__Exercise passage__.
○ ○ ○ ○ ○ ○ ○

Beau Weston — July 9, 2012
"Long before Slaughter wrote her article for The Atlantic, when
she floated the idea of writing it to a female colleague, she was told
that it would be a “terrible signal to younger generations of women.”
Presumably, this is because having children is compulsory, so it’s best
not to demoralize them."
No, I think Slaughter's colleague thought younger women would be demoralized because having a career is thought to be compulsory. Many more women want children than want all-consuming careers.
Holy Hyrax — July 9, 2012
I didn't read all the comments so I may be the only one disagreeing here. Your comment here:
"I wish that men and women could choose children and know that the conditions under which they parent will be conducive to happiness. "
is the crux of my disagreement. What conditions are we talking about here? (that is a rhetorical question). Have conditions ever been perfect? Life is hard. Life is full of choices. Relatively speaking, this is probably the easiest time to raise children than any other time in human history. Are there some challenges? Ya. There will always be. One thing I don't do, is blame others (ie. government) for the conditions I am in and how it bares on my happiness. I have three children. I live in a small apartment. Both my wife and I work. It gets difficult and things are sacrificed. But we never sit around and pout that we are somehow victims of things beyond our forces and that the only way true happiness will be achieved is if government swoops in and provides me something. That's not happiness because inevitably, something else will cause unhappiness in which you will find something else to blame. Happiness is a condition of choice, even in times of some hardships or when it seems you haven't fully achieved what you wanted to on all fronts.

○ ○ ○ ○ ○ ○ ○

__Dataset extract__.
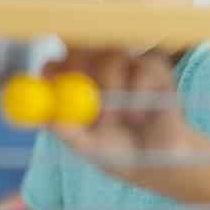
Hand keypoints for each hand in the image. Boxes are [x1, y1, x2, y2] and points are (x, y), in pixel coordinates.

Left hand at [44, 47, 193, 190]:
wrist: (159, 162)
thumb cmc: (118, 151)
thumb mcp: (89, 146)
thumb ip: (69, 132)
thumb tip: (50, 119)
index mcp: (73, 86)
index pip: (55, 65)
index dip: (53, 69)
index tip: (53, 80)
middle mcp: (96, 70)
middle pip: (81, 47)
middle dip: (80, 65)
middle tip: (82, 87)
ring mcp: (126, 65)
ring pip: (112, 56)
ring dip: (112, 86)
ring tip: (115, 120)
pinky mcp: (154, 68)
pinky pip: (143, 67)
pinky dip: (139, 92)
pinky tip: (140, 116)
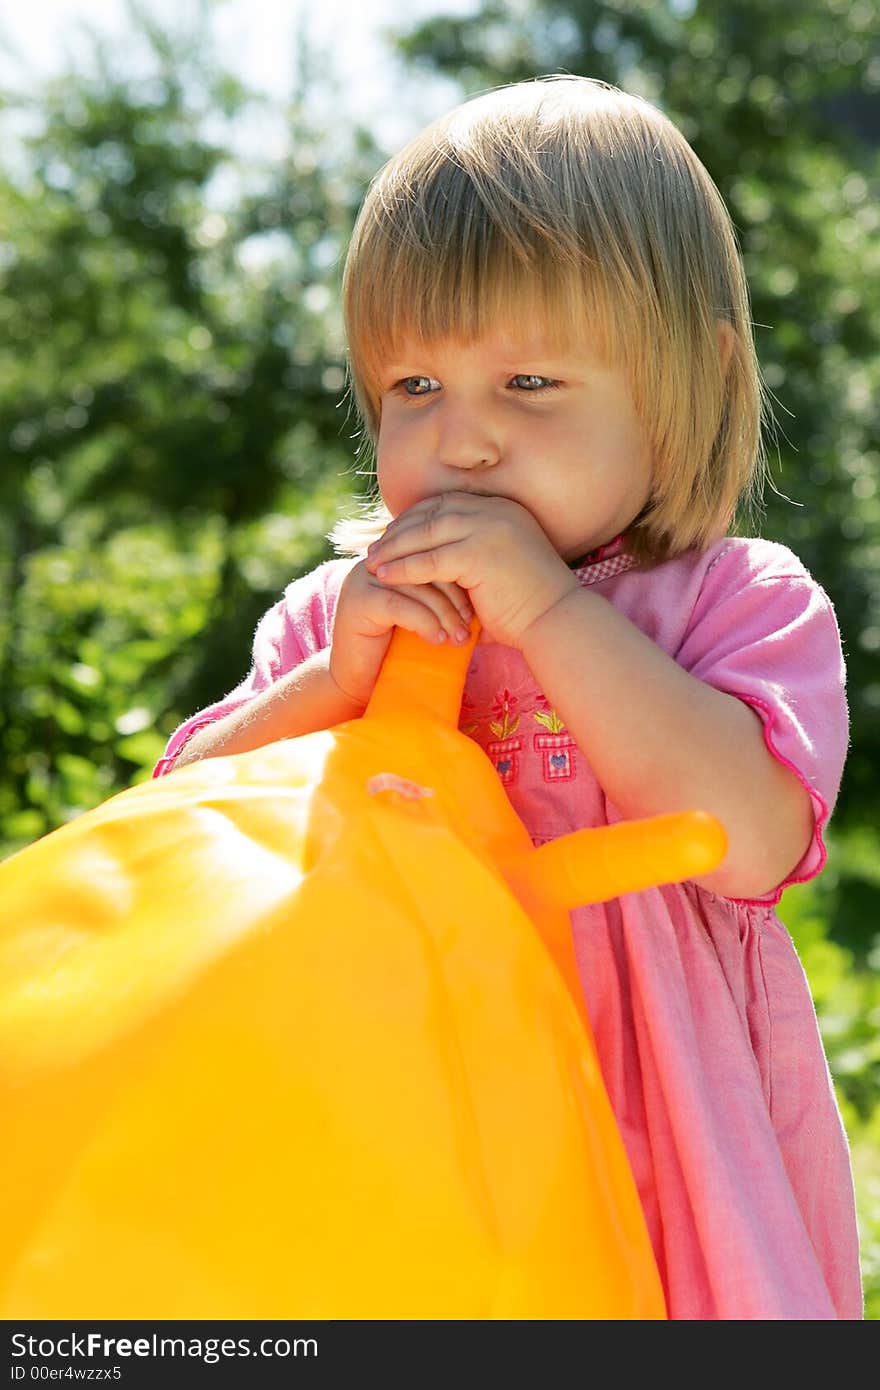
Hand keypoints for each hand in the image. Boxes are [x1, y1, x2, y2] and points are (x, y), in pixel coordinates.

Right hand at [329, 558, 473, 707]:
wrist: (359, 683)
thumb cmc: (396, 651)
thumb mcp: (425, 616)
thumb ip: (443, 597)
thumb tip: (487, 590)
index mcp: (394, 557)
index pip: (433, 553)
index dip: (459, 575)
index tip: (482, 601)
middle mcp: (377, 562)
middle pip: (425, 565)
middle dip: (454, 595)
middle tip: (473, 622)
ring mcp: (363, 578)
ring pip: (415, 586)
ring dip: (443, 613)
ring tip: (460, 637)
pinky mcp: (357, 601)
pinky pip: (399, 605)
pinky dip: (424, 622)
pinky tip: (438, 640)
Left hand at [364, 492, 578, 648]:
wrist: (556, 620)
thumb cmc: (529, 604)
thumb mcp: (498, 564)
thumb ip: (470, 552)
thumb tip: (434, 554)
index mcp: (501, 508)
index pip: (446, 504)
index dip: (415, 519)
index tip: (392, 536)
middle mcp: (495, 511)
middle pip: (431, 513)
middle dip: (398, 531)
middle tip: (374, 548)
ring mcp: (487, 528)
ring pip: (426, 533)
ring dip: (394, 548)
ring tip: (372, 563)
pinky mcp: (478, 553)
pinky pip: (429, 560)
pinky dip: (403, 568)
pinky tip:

○ ○ ○ ○ ○ ○ ○

__Work to be completed__. Please retype the passage from the comment thread about careers and children that opens with the words containing "Beau Weston —" and closes with "want all-consuming careers.".

__Answer to this task__.
Beau Weston — July 9, 2012
"Long before Slaughter wrote her article for The Atlantic, when
she floated the idea of writing it to a female colleague, she was told
that it would be a “terrible signal to younger generations of women.”
Presumably, this is because having children is compulsory, so it’s best
not to demoralize them."
No, I think Slaughter's colleague thought younger women would be demoralized because having a career is thought to be compulsory. Many more women want children than want all-consuming careers.